━━ DATASET EXCERPTS
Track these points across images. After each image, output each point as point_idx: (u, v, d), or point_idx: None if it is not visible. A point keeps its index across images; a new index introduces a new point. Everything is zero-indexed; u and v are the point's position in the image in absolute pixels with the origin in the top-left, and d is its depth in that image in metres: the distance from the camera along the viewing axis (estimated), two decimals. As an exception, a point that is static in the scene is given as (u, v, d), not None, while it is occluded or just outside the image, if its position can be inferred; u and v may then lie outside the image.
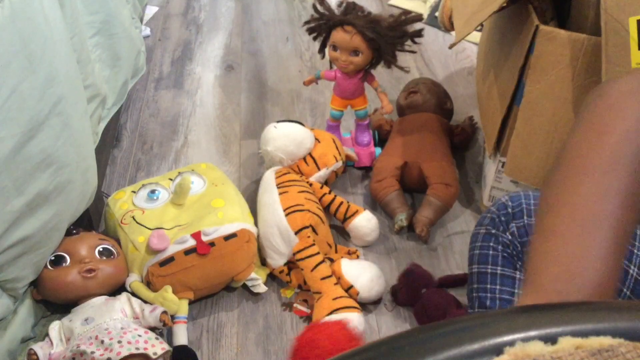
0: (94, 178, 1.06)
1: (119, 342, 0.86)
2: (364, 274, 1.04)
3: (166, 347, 0.90)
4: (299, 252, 1.04)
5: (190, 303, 1.04)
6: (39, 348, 0.90)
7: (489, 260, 0.77)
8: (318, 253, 1.04)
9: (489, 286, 0.77)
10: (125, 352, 0.85)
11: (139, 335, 0.89)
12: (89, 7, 1.15)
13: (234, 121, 1.53)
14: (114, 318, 0.93)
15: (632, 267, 0.67)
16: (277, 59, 1.78)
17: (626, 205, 0.44)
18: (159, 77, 1.70)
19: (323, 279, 1.02)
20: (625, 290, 0.67)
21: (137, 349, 0.86)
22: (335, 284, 1.02)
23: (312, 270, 1.03)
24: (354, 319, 0.97)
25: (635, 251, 0.69)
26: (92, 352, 0.85)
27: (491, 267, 0.77)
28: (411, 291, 1.03)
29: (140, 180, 1.25)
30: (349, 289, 1.03)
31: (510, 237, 0.77)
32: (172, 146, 1.45)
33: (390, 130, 1.36)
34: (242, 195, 1.17)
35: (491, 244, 0.79)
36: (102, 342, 0.86)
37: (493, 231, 0.78)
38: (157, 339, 0.91)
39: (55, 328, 0.93)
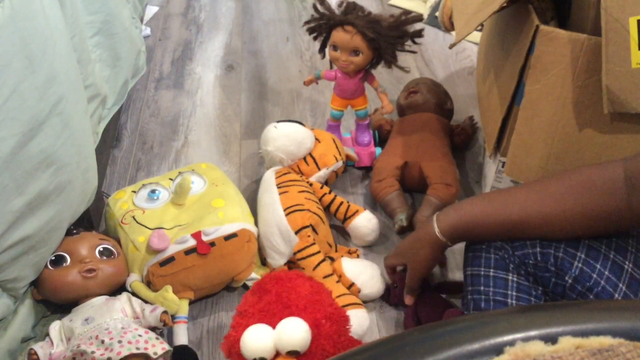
━━━━
Every line between the start of the listing and the line containing "18: (159, 77, 1.70)", both ends counted, needs to be printed exactly, minus the pictures.

● PROBLEM SOLUTION
Track these points across images. After each image, output each point as point_idx: (u, v, d), or point_idx: None if it is not visible. A point keeps its index across images; a new index introduces a new point. Everything is zero-indexed; u and v are the point's position in the image in absolute pixels with the origin in the top-left, and d is its depth in that image in metres: the distance from the camera along the viewing axis (estimated), two decimals. As an exception, a point that is static in the scene is given as (u, v, d), not None, while it is occluded or just outside the image, if its position can be inferred; u and v may then lie outside the image.
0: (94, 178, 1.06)
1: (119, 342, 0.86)
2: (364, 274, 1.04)
3: (166, 347, 0.90)
4: (299, 252, 1.04)
5: (190, 303, 1.04)
6: (39, 348, 0.90)
7: (489, 260, 0.77)
8: (318, 253, 1.04)
9: (489, 286, 0.77)
10: (125, 352, 0.85)
11: (139, 335, 0.89)
12: (89, 7, 1.15)
13: (234, 121, 1.53)
14: (114, 318, 0.93)
15: (632, 267, 0.67)
16: (277, 59, 1.78)
17: (626, 205, 0.44)
18: (159, 77, 1.70)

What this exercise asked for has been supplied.